Terminology alignment
PERF supports multiple variations of GIT, which have a different naming for the piece of code change willing to be merged to some target branch through the process of code review. Just to remove the confusion, this metric represents a holistic approach for:
Type of a GIT | Term |
---|---|
GitLab | Merge request |
GitHub | Pull request |
Bitbucket | Pull request |
Azure DevOps Repos | Pull request |
How metric helps
It allows monitoring aged merge requests, on average, by weeks. Stale merge requests, i.e. which took long time for reviewed and acceptance, usually have a higher cost for a team in comparison with short-living merges. Why? Stale merges require more attention at review and acceptance of a code change - because of higher probability of conflicts with a target branch.

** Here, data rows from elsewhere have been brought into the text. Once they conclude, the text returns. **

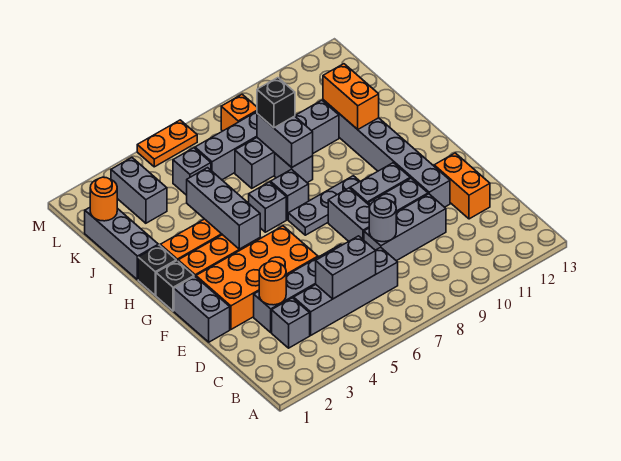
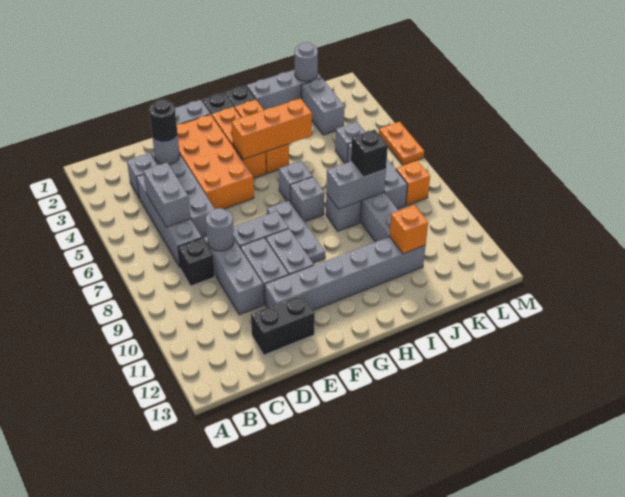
none -> black 1x1 brick [178,238,215,286]
orange 1x1 round brick [259,261,286,305] -> grey 1x1 round brick [152,133,180,164]
none -> black 1x1 round brick [149,99,177,141]
orange 1x2 brick [434,153,490,219] -> black 1x2 brick [251,295,315,355]
grey 1x3 brick [187,168,260,249] -> orange 1x3 brick [232,99,312,159]
orange 1x2 brick [323,64,379,129] -> orange 1x1 brick [389,205,428,254]
orange 1x1 round brick [90,177,117,221] -> grey 1x1 round brick [295,42,318,81]
grey 1x2 brick [111,158,167,223] -> grey 1x2 brick turned to [301,78,345,135]

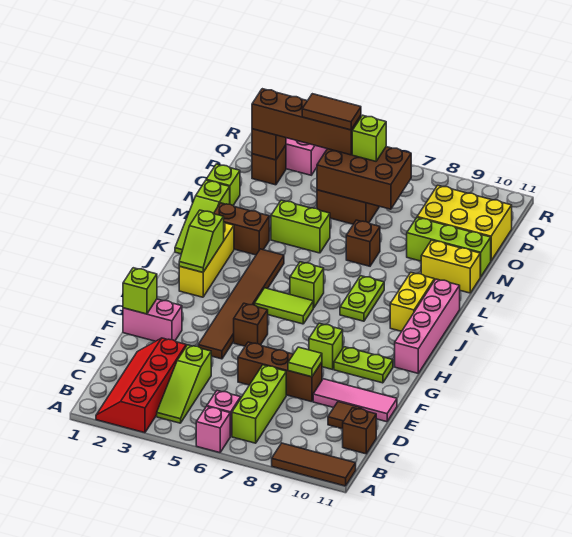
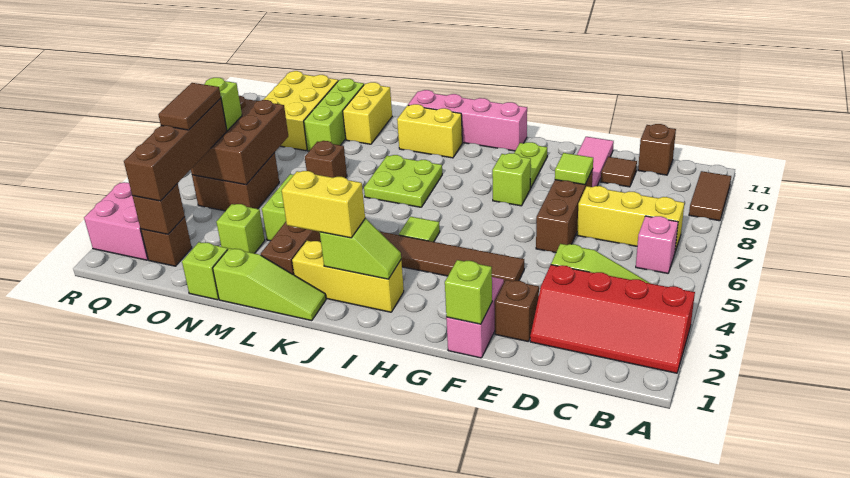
pink 1x1 brick [196,406,230,453] -> none
brown 1x3 tile [272,443,356,486] -> brown 1x2 tile [689,171,731,221]
lime 1x3 brick [232,365,286,443] -> yellow 1x3 brick [577,186,685,251]
brown 1x1 brick [234,303,268,346] -> brown 1x1 brick moved to [494,280,539,341]
lime 1x2 tile [255,288,313,324] -> lime 1x1 tile [399,217,440,242]
none -> yellow 1x2 brick [282,171,365,238]
lime 1x1 brick [290,262,324,308] -> lime 1x1 brick moved to [216,204,265,253]
lime 1x2 plate [340,276,384,321] -> lime 2x2 plate [364,155,442,207]

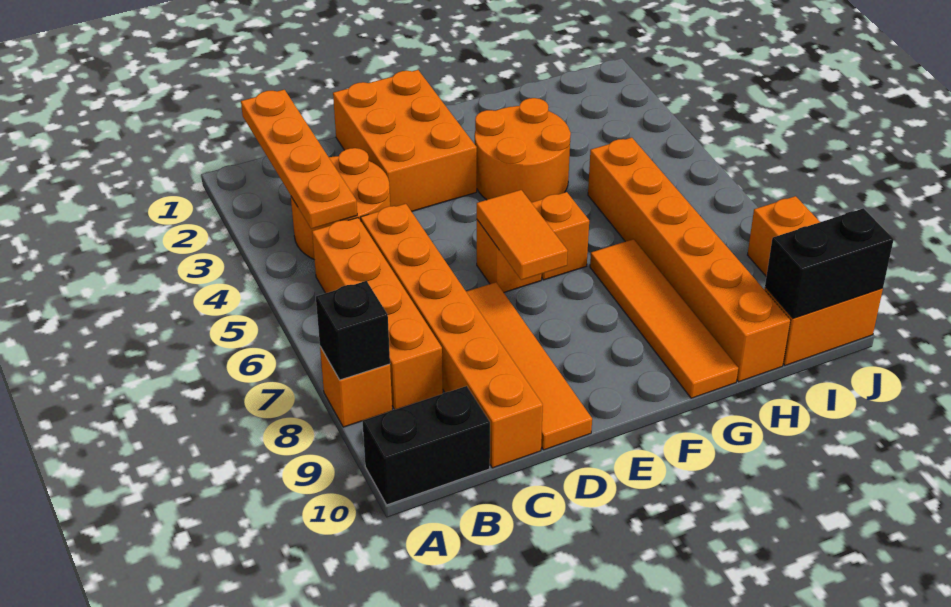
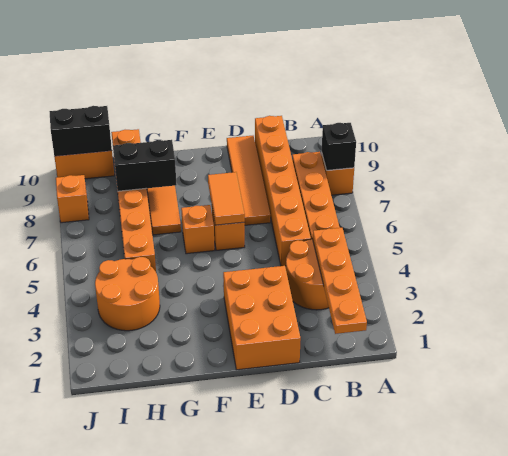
black 1x2 brick [362,386,490,505] -> black 1x2 brick moved to [113,140,177,191]
orange 2x2 round brick [475,98,571,202] -> orange 2x2 round brick moved to [95,257,160,331]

Possible reasons why stale merge requests might appear:
risky merge e.g. due to a not-easy-to-review change or a big change
not enough capacity (or level of engineering culture) in the team to review the code on timely basis
General recommendation is to have the lifetime of merge requests as small as possible.
How metric works
Chart overview
Chart shows Merge Request Average Lifetime in hours (axis Y) by week (axis X). Chart can consist of several series according to a number of branches selected in Project Settings.
Only accepted merge requests take part in this metric. Merge requests pending review are not counted here, no matter how long they stay open.
By click on a series a hint with additional details appears:
Branch - branch name; got from Project settings
Week - time period the series is built for
Merge Requests accepted - number of accepted requests
Average Merge Requests lifetime - lifetime, in hours, for the merge requests accepted during this week
Longest Merge Requests - top 5 merge requests with the longest lifetime at that week
Next to the chart name there is a link to navigate to the GIT repository ('arrow' icon) for further details.
Calculation formula
Tmr = Tmerge - Tcreation
Merge Request Average Lifetime = ∑Tmr/Nmr
where
Tmr - time spent for a merge request
Nmr - number of all merge requests existing
Notices:
Cancelled requests are NOT included in calculation.
Merge requests are distributed between weeks in the chart by their merge date.
RAG thresholds: Red > 240 hours, Green < 120 hours (can be adjusted per project).
Data Source
Data for the metric can be collected from GIT.